The man was slightly made, bearded, and dirty. He was in the last stage of exhaustion, and lay back on the hurdle where they had placed him, motionless.
“Harry thinks he’s mad, sir,” said the man, as Bob dismounted. “He’s been wandering about in the bush, I expect.”
Tender-hearted Kate, to whom the news of the strange accident had been borne, came out hastily, with her three year-old child clinging to her dress. At the sound of her voice the miserable creature on the hurdle raised his touzel’d head suddenly, and with the motion his hat fell off. Kate gave a cry, and then slowly into the white face rose a crimson flush, and the wild eyes softened.

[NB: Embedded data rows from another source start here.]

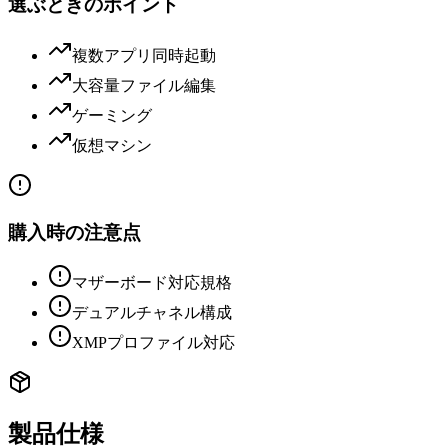
選ぶときのポイント
複数アプリ同時起動
大容量ファイル編集
ゲーミング
仮想マシン
購入時の注意点
マザーボード対応規格
デュアルチャネル構成
XMPプロファイル対応
製品仕様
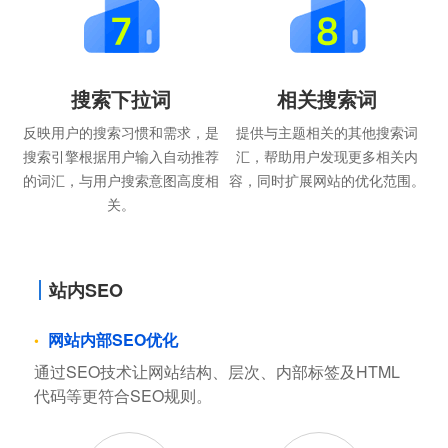
搜索下拉词
相关搜索词
反映用户的搜索习惯和需求，是
提供与主题相关的其他搜索词
搜索引擎根据用户输入自动推荐
汇，帮助用户发现更多相关内
的词汇，与用户搜索意图高度相
容，同时扩展网站的优化范围。
关。
站内SEO
网站内部SEO优化
通过SEO技术让网站结构、层次、内部标签及HTML
代码等更符合SEO规则。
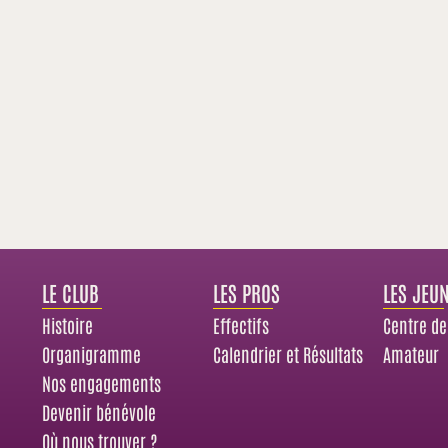
LE CLUB
LES PROS
LES JEU
Histoire
Effectifs
Centre de
Organigramme
Calendrier et Résultats
Amateur
Nos engagements
Devenir bénévole
Où nous trouver ?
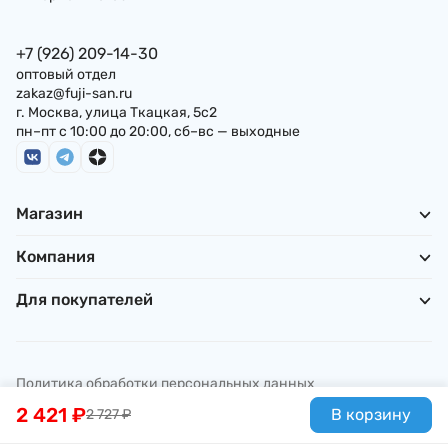
+7 (926) 209-14-30
оптовый отдел
zakaz@fuji-san.ru
г. Москва, улица Ткацкая, 5с2
пн–пт с 10:00 до 20:00, сб–вс — выходные
Магазин
Компания
Для покупателей
Политика обработки персональных данных
© ИП Погребняк П. А., 2026
2 421
₽
В корзину
2 727
₽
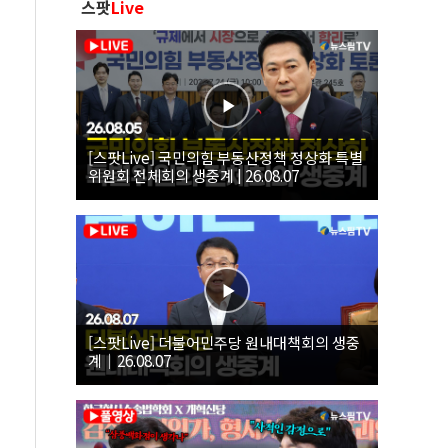
스팟
Live
[스팟Live] 국민의힘 부동산정책 정상화 특별
위원회 전체회의 생중계 | 26.08.07
[스팟Live] 더불어민주당 원내대책회의 생중
계｜26.08.07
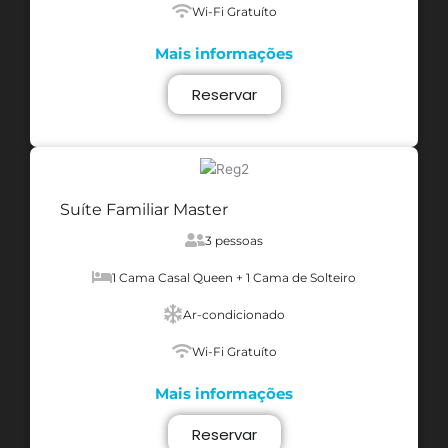
Wi-Fi Gratuíto
Mais informações
Reservar
Suíte Familiar Master
3 pessoas
1 Cama Casal Queen + 1 Cama de Solteiro
Ar-condicionado
Wi-Fi Gratuíto
Mais informações
Reservar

Bob drew back in sudden terror. It seemed to him that the face before him was changing into another face—into a face that he had known well in old days—a face that had been effeminate and handsome, and admired. A name was on his lips; he would have spoken it in his sudden terror, but in another instant the light in the eyes had died out—the momentary glory that some gleam of returning reason, or memory of lost love, had caused to shine from those haggard features, paled, and the eyes set into a look of horror, as though at some hideous picture which had suddenly presented itself to the wretch’s vision; and then, with a quick, upward motion of the hand, as if to ward off a blow, the ragged figure fell back upon the hurdle, and was in an instant nothing more than the sordid corpse of some nameless swagman.
Bob turned to his wife. The child, frightened by the sudden fall of the body, had run to his mother and buried his face in the folds of her white dress. At his first cry, without a look at the hideous thing that had once been the man she loved, Kate caught the boy in her arms, as if to shield him from contamination.
“You know him, darling?” asked Bob, in a low tone.
She shuddered in bending over the child that lay in her arms.
And as she raised her fair head from that pure kiss, the evening sun, which cast her shadow on the dead man, seemed to shed a glory on her face.
“But what of Binns and Bland? What of Carry?”
There is a little figure that is known well in sick rooms, in hospital wards, in prison cells. A quiet, slight figure, with soft brown hair, and large, brown eyes. She is very tender, and very gentle. They call her “Sister Caroline.”
Binns and Bland? what can I tell you more about them? Shall I tinker at the unfinished window in Aladdin’s tower, and strive to picture what might have been? Looking forward into the future, I might affect to see many things,—might tell you how virtue triumphed, and love was rewarded, in the good old storybook fashion; how, after lapse of years, poor Binns reaped the reward of his constancy and plebeian valour; how he did finally make for himself name and place, though not of the poetical sort he had longed for; and how poor old Bland, sitting by the cheerful fireside, with his friend’s youngest child upon his knee, would see, in the growing happiness of his friend’s useful though humble life, some sort of recompense for his own wasted youth and lonely middle age; might, perhaps, sometimes fancy that he discovered, somewhere in the clouds of his trusty meerschaum, the events of the past shaping themseves dimly into some sort of pictured allegory, showing how intellectual sin, though supported by all the advantages of rank and station and worldly honour, is not always first in the race against simple faith, and honesty, and truth; how each act, each word, has an effect either for good or ill upon our future, and will bring forth its own punishment or its own reward. All this and more I might affect to know, and from it point the moral which no good book should lack; but I like not to linger on the stage, a tiresome chorus, now that the actors have retired.
Poor Binns! Poor Bland!
But every man has a romance once in his life, and the story I have so lamely told you is theirs.